A morte de Nelson Mandela encerra um ciclo para todos os que nasceram há mais de cinquenta anos, tal qual a morte de Che Guevara e de John Lennon. De uma maneira ou outra, essas figuras repercutiram em nós pela música e busca da paz, pelo sonho utópico do extermínio das desigualdades e pela luta contra a segregação sócio-racial. Mandela, assim como sua mulher Winnie, não nasceram para ter doces sonhares. Nasceram com o fito de lutar pela paz e bem comum. Mandela morreu (?) e suas batalhas ainda ecoam, não morreu em vão, mas a luta não tem e nem terá fim porque o demônio que habita o interior de cada um de nós teima paulatinamente a se manifestar. E ele se manifesta através das pequenezas das nossas condutas, aquelas mesmas que nos empurram para a vala comum, a vala daqueles que podendo ser melhores optaram por serem piores. Não é o mundo que é bom ou ruim, são as pessoas que o fazem assim. Não era a África do Sul que segregava, eram ou são as pessoas que assim o fazem. Certa feita um esperto general não deixou que reprovassem num exame médico um voluntário. É que o voluntário não tinha a altura mínima para ser soldado. O general falou bem alto: para mim a altura de um homem deve ser medida dos ombros para cima. Penso que talvez devesse ser medida a partir do coração. Aí, por essa regra, Nelson Mandela tem a dimensão que o coloca no panteão.
Minha filha, Georgia, vai cursar Relações Internacionais na FAAP (Faculdade Armando Alvares Penteado) em São Paulo. Estou com ciúmes porque essa faculdade deveria ser para mim. Ela trata de quase tudo que eu queria ser, além do sonho frustrado de ser Engenheiro Florestal. Tem professores excelentes e, volta e meia, há palestras desde Antonio Patriota (Ministro das Relações Exteriores) e Rubens Ricúpero (ex-Ministro da Fazenda), a Bill Clinton e George Bush.

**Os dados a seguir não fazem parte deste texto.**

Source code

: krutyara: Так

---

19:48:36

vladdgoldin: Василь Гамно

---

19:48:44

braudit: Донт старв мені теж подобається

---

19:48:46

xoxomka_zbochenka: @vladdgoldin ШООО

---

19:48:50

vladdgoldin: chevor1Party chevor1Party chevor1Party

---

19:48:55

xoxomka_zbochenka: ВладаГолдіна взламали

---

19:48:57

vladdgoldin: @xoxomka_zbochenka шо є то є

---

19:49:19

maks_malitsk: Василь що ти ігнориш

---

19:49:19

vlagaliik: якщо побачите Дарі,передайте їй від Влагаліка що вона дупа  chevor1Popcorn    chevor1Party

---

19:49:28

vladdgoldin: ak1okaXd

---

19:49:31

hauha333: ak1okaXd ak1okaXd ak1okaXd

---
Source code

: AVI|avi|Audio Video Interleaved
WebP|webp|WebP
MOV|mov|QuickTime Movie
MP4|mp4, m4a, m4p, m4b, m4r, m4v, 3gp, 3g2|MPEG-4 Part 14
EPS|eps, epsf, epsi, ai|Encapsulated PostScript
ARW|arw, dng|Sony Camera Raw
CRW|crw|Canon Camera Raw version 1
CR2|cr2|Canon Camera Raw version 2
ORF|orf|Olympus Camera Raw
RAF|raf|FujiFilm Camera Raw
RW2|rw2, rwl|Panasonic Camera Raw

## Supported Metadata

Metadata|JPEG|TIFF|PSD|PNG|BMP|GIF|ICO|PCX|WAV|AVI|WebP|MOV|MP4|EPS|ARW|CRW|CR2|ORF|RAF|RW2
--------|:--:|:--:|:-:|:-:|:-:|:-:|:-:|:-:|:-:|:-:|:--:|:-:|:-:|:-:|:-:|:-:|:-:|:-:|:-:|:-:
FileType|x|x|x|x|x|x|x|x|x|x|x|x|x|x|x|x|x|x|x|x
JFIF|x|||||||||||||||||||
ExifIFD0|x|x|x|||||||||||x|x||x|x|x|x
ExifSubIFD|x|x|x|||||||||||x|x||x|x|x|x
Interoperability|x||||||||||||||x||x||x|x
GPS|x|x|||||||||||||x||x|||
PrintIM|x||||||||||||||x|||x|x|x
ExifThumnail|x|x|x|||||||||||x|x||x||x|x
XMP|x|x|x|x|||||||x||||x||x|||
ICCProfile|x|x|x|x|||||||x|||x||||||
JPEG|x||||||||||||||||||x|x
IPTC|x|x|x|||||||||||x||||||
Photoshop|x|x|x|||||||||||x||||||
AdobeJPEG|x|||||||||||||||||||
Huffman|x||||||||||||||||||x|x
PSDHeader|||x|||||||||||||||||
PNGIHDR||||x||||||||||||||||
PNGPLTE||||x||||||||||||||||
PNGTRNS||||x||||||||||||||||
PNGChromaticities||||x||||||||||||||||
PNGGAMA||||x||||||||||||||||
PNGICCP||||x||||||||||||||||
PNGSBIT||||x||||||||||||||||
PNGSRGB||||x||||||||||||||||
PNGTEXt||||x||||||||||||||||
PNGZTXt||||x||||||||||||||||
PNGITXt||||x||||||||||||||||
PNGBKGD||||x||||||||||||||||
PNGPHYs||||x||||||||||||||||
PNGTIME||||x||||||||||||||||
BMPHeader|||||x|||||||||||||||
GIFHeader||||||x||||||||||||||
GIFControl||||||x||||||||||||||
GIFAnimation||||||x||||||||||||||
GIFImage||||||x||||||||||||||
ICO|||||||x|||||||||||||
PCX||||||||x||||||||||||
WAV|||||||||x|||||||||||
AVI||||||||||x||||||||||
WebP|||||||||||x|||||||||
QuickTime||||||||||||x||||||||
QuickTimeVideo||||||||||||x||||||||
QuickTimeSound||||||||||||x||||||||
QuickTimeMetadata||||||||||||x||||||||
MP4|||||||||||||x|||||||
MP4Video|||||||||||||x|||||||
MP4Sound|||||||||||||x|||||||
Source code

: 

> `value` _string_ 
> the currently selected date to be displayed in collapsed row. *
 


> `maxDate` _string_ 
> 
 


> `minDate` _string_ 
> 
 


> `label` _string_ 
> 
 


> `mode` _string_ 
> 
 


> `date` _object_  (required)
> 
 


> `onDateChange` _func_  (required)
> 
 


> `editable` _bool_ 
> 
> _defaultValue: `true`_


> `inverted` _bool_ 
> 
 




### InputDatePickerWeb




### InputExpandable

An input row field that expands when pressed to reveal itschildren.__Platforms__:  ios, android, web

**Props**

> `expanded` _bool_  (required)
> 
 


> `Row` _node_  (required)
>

Trata do mundo, como aldeia e de suas responsabilidades sociais, bem diferente de meu mundo médico que, às vezes, somente percebe as vísceras intra-abdominais dos pacientes. Minha filha terá uma visão de mundo e é bem provável, sonho com isso, que deverá ter papel mais importante do que o desse simples Cirurgião Geral. Vai firme, meu amor, vai com esse dos meus sonhos não realizados.
Lembro, amiúde, das minhas primeiras vezes, sempre com muito carinho. A primeira garota que aceitou dançar comigo, a primeira vez que não caí de uma bicicleta de duas rodas, o primeiro relógio de pulso, a primeira vez que beijei minha mulher. Quando Isolda, irmã famosa do inesquecível Milton Carlos, compôs Outra Vez, eternizada na voz do Rei, pensei em coisas que gostaria de viver novamente e percebi que quase todas elas são incrivelmente simples, simples como a vida, simples com uma canção de ninar. Desenvolvido parcialmente no Espiritismo, às vezes percebo companhias de alguns daqueles que já nos deixaram. Alguns participaram ativamente de minhas primeiras aventuras. Não tenho medo ao percebê-los, ou à idéia de desejar percebê-los, apenas me quedo a imensa ignorância sobre as coisas do mundo, aquelas que os nossos limitados sentidos deixam de detectar. Percebo-me, então, criança de mente aberta, a experimentar muitos mundos como se tudo fosse a primeira vez, como se muitas coisas fossem acontecer – outra vez, assim, simplesmente.